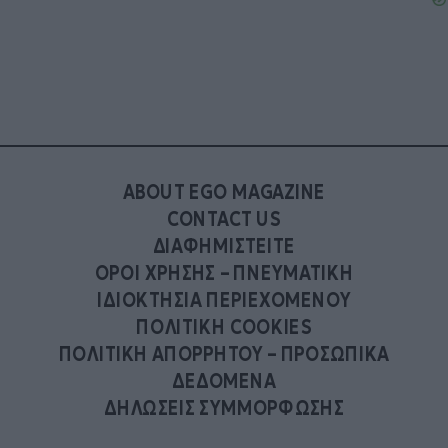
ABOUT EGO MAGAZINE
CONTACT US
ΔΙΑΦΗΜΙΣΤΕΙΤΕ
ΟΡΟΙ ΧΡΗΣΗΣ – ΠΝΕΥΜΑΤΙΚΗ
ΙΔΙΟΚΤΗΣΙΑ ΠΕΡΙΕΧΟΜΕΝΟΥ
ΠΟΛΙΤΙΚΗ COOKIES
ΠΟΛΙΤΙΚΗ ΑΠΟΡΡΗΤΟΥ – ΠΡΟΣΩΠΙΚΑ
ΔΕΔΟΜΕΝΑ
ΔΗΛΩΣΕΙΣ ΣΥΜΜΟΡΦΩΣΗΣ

★ ★ ★

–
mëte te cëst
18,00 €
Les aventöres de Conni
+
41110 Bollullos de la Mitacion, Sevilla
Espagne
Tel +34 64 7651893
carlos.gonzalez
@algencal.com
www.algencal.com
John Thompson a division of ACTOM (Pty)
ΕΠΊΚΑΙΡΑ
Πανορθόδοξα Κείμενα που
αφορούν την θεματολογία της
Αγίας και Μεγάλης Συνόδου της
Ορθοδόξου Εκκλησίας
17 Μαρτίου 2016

★ ★ ★

Scan the lines above for the word "ΠΟΛΙΤΙΚΗ", then copy each line that has it.

• **WRITTEN RESPONSE**:
ΠΟΛΙΤΙΚΗ COOKIES
ΠΟΛΙΤΙΚΗ ΑΠΟΡΡΗΤΟΥ – ΠΡΟΣΩΠΙΚΑ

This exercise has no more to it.